### DOCUMENT PASSAGE
Basic analysis: Proof by induction on sets

[K29]

Homework Statement

Prove by induction that the set $$[a_{n} | n_{0}\leq n \leq n_{1}]$$ is bounded.
$$a_{n}$$ are the elements of the sequence $$(a_{n})$$
$$n \in N$$

Homework Equations

Definition of set bounded above:
$$\forall x \in S, \exists M \in R$$ such that $$x \leq M$$

The Attempt at a Solution

Just proving its bounded above here...

Base step: $$[a_{1}]$$ The set has only 1 element and
$$a_{1} \leq a_{1} +1$$

Now assume true for $$a_{n}$$
$$[a_{n}|n_{0}\leq n \leq n_{1}]$$
and $$\exists M \in R$$ such that $$a_{n} \leq M, <br /> forall a_{n}$$

For $$[a_{n+1}|n_{0} \leq n+1 \leq n_{1} ]$$
... well I'm not really sure what to do here. Normally you use the assumption to prove it true for n+1, but I'm not sure how to incorporate the assumption here.
Please help

 

[Stephen Tashi]

Now assume true for $$a_{n}$$
$$[a_{n}|n_{0}\leq n \leq n_{1}]$$
and $$\exists M \in R$$ such that $$a_{n} \leq M$$,
for all $$a_{n}$$

For $$[a_{n+1}|n_{0} \leq n+1 \leq n_{1} ]$$
... well I'm not really sure what to do here

To do induction, you should consider the set $$\{ a_n | n_0 \leq n \leq n_1+1 }$$
Say its bound is max{a_{n+1}, M}.

"Bounded" might mean bounded below and above. If it means that in the problem, you should also do the workd for "bounded below".

 

[K29]

Great stuff. solved. Thanks!

### SOURCE DATA
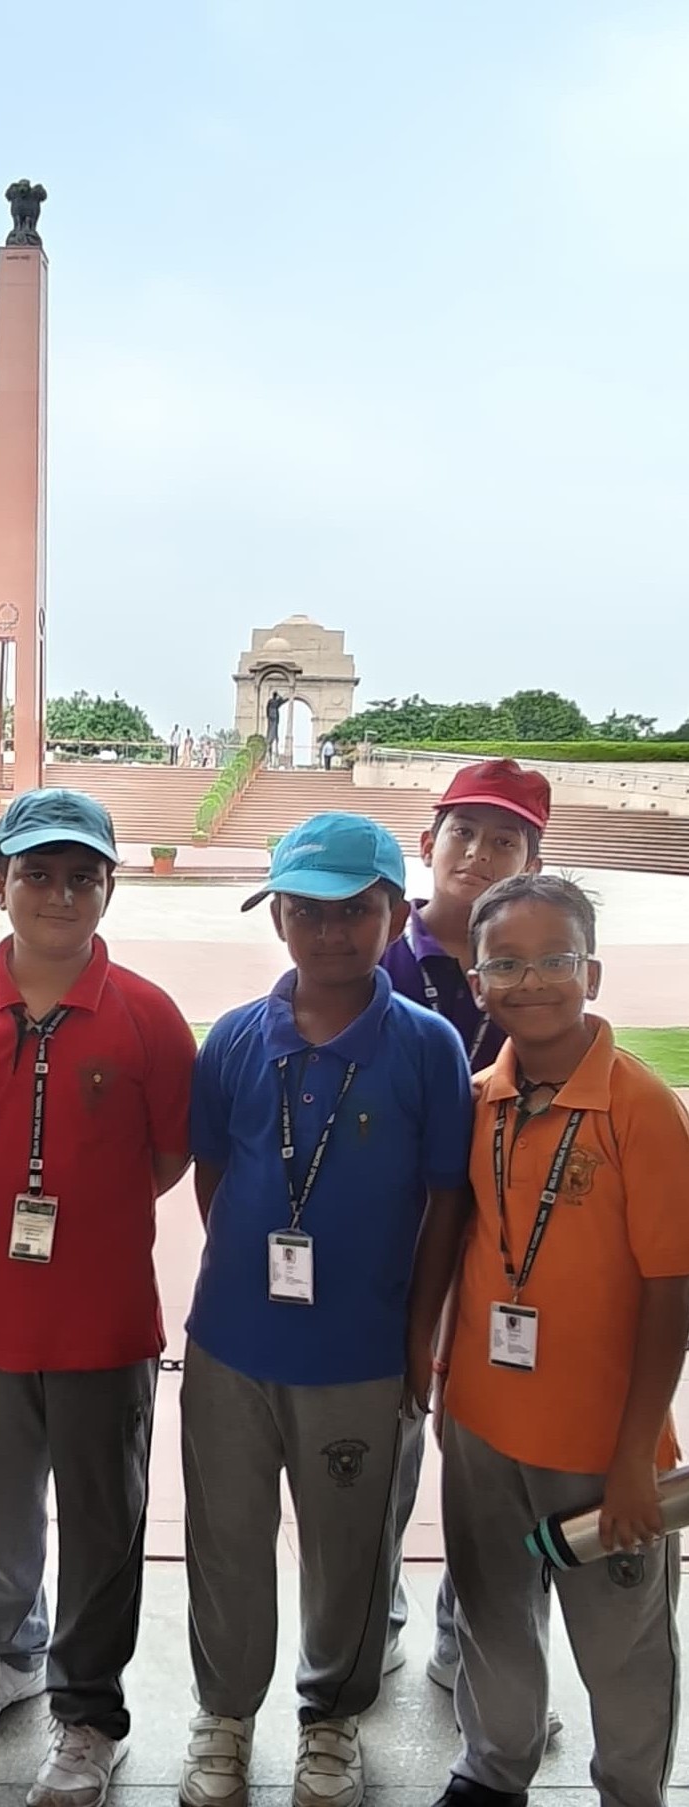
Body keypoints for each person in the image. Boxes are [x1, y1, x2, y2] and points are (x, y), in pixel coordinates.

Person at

### TASK SET
[1] Reproduce the part of the induction thread that runs from "Definition of set" up to and including "bounded above here...".
[2] Translate this sentence from the induction thread into Spanish: "Normally you use the assumption to prove it true for n+1, but I'm not sure how to incorporate the assumption here."
[3] Restate more briefly the paragraph of the induction thread that begins "\"Bounded\" might mean", keeping its main point.
The material has no connection to the induction thread.

### ANSWER SECTION
[1]
Definition of set bounded above:
$$\forall x \in S, \exists M \in R$$ such that $$x \leq M$$

The Attempt at a Solution

Just proving its bounded above here...

[2] Normalmente se usa la suposición para demostrar que es cierto para n+1, pero no estoy seguro de cómo incorporar la suposición aquí.

[3] If "bounded" in the problem means bounded both above and below, the work for bounded below must also be done.